## Dataset section

== Segment start ==

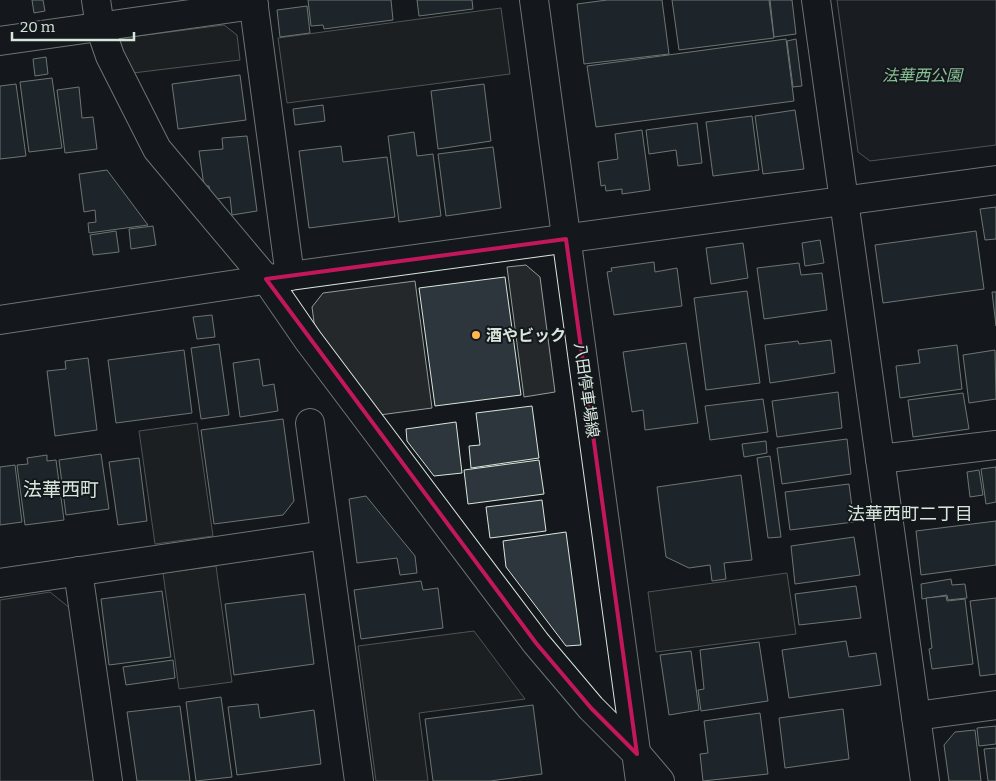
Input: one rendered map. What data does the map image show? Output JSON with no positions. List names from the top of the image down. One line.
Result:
{"streets":{"street":["八田停車場線"]},"districts":["法華西町","法華西町二丁目"],"parks":["法華西公園"],"places":["酒やビック"],"scale_bar":"20 m"}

== Segment end ==

## What the task requires
Wherever an image appears in the data, omit it and repeat everything else exactly.

## Response
Input: one rendered map. What data does the map image show? Output JSON with no positions. List names from the top of the image down. One line.
Result:
{"streets":{"street":["八田停車場線"]},"districts":["法華西町","法華西町二丁目"],"parks":["法華西公園"],"places":["酒やビック"],"scale_bar":"20 m"}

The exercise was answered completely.